Here are the choices for the first two meetups of next year. The two highest-rated books will be the ones we read for our January and March meetings. Voting closes on November 7 (election day IRL here in Austin).
– An illustrated guide for programmers and other curious people, by Aditya Y. Bhargava
256 pages, 2016, $31-$45
Grokking Algorithms is a fully illustrated, friendly guide that teaches you how to apply common algorithms to the practical problems you face every day as a programmer. You’ll start with sorting and searching and, as you build up your skills in thinking algorithmically, you’ll tackle more complex concerns such as data compression and artificial intelligence. Each carefully presented example includes helpful diagrams and fully annotated code samples in Python. By the end of this book, you will have mastered widely applicable algorithms as well as how and when to use them. This easy-to-read, picture-heavy introduction is suitable for self-taught programmers, engineers, or anyone who wants to brush up on algorithms. [sample chapter]
– From Journeyman to Master, by Andrew Hunt & David Thomas
352 pages, 1999, $22-$50
Straight from the programming trenches, The Pragmatic Programmer cuts through the increasing specialization and technicalities of modern software development to examine the core process–taking a requirement and producing working, maintainable code that delights its users. It covers topics ranging from personal responsibility and career development to architectural techniques for keeping your code flexible and easy to adapt and reuse.
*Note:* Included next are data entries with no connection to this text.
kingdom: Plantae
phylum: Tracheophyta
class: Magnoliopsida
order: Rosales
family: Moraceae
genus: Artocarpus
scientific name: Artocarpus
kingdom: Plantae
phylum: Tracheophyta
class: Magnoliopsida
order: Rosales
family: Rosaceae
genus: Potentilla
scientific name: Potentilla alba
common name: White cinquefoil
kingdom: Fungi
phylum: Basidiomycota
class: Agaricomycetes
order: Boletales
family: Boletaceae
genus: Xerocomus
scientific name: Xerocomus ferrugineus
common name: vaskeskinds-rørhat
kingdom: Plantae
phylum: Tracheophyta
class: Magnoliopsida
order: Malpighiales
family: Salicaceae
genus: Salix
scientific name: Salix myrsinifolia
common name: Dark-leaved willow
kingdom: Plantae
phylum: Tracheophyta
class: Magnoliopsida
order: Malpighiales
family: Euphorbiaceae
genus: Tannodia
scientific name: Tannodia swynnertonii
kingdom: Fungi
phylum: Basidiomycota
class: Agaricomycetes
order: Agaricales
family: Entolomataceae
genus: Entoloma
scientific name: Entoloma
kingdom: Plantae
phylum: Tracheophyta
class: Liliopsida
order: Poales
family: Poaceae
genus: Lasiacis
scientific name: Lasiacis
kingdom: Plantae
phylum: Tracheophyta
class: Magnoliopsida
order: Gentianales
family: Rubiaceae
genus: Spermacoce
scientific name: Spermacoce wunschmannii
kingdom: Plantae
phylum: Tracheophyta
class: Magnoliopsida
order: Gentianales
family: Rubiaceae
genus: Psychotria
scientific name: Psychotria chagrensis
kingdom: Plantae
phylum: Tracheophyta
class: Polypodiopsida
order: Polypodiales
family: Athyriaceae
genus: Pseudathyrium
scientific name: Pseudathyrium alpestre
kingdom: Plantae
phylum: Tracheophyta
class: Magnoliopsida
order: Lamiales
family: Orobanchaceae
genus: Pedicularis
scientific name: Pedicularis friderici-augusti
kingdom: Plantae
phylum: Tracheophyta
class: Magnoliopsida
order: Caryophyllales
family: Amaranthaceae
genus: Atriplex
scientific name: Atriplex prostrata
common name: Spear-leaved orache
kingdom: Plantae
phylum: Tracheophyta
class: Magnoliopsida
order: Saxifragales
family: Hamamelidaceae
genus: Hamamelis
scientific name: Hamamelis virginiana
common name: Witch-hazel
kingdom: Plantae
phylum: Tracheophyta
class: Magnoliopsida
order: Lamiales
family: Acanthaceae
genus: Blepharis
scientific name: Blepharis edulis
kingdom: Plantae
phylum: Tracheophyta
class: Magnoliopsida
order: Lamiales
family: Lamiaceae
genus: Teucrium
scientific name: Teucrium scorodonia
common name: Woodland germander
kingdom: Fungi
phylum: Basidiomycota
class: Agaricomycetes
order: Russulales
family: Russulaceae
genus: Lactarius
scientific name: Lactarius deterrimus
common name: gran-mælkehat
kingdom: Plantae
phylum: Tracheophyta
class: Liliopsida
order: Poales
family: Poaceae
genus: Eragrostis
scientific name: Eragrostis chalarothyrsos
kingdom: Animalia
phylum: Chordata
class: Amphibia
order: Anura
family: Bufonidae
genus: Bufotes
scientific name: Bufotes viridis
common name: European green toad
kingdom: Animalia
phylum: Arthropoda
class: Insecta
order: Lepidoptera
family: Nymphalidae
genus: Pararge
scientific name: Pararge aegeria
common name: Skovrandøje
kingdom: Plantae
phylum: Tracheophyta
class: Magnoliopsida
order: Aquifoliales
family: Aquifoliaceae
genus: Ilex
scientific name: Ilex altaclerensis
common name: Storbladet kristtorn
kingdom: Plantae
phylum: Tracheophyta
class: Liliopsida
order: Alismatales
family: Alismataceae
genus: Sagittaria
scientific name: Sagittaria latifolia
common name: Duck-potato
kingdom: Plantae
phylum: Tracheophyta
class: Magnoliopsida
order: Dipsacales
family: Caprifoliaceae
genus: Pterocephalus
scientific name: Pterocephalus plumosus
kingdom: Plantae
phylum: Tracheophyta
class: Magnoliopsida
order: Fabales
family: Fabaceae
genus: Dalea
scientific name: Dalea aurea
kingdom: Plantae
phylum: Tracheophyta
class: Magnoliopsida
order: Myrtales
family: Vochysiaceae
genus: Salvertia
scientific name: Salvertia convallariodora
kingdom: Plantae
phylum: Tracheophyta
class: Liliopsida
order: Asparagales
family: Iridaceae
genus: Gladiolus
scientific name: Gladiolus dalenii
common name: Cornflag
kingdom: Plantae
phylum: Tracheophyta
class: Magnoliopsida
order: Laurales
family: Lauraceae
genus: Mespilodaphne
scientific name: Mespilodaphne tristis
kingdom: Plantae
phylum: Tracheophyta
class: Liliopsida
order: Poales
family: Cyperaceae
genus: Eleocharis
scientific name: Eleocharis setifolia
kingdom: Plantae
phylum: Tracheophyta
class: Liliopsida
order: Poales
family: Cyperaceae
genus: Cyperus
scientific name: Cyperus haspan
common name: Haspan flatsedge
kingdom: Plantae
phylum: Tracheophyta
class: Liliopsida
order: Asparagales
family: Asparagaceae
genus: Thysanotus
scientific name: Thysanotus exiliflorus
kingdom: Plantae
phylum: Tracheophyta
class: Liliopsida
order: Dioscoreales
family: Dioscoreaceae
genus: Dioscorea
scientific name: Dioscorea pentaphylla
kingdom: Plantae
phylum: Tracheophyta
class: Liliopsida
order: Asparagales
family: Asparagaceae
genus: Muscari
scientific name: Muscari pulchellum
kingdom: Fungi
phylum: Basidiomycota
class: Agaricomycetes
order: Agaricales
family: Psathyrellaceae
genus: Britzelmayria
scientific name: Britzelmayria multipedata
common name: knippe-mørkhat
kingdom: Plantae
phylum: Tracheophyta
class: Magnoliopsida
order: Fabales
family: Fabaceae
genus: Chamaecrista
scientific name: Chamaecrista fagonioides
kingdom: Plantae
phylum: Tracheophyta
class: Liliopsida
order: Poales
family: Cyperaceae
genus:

Written as a series of self-contained sections and filled with entertaining anecdotes, thoughtful examples, and interesting analogies, The Pragmatic Programmer illustrates the best practices and major pitfalls of many different aspects of software development.
– Women in Computing, by Jane Margolis & Allan Fisher
184 pages, 2003, $5-$23
In Unlocking the Clubhouse, social scientist Jane Margolis and computer scientist and educator Allan Fisher examine the many influences contributing to the gender gap in computing. The book is based on interviews with more than 100 computer science students of both sexes from Carnegie Mellon University, a major center of computer science research, over a period of four years, as well as classroom observations and conversations with hundreds of college and high school faculty. The authors investigate the familial, educational, and institutional origins of the computing gender gap. They also describe educational reforms that have made a dramatic difference at Carnegie Mellon — where the percentage of women entering the School of Computer Science rose from 7% in 1995 to 42% in 2000 — and at high schools around the country.
– How Big Data Increases Inequality and Threatens Democracy, by Cathy O’Neil
272 pages, 2016, $10-$26
We live in the age of the algorithm. Increasingly, the decisions that affect our lives—where we go to school, whether we get a car loan, how much we pay for health insurance—are being made not by humans, but by mathematical models. In theory, this should lead to greater fairness: Everyone is judged according to the same rules, and bias is eliminated. But as Cathy O’Neil reveals in this shocking book, the opposite is true. The models being used today are opaque, unregulated, and uncontestable, even when they’re wrong. Most troubling, they reinforce discrimination: If a poor student can’t get a loan because a lending model deems him too risky (by virtue of his race or neighborhood), he’s then cut off from the kind of education that could pull him out of poverty, and a vicious spiral ensues. Models are propping up the lucky and punishing the downtrodden, creating a “toxic cocktail for democracy.” Welcome to the dark side of Big Data.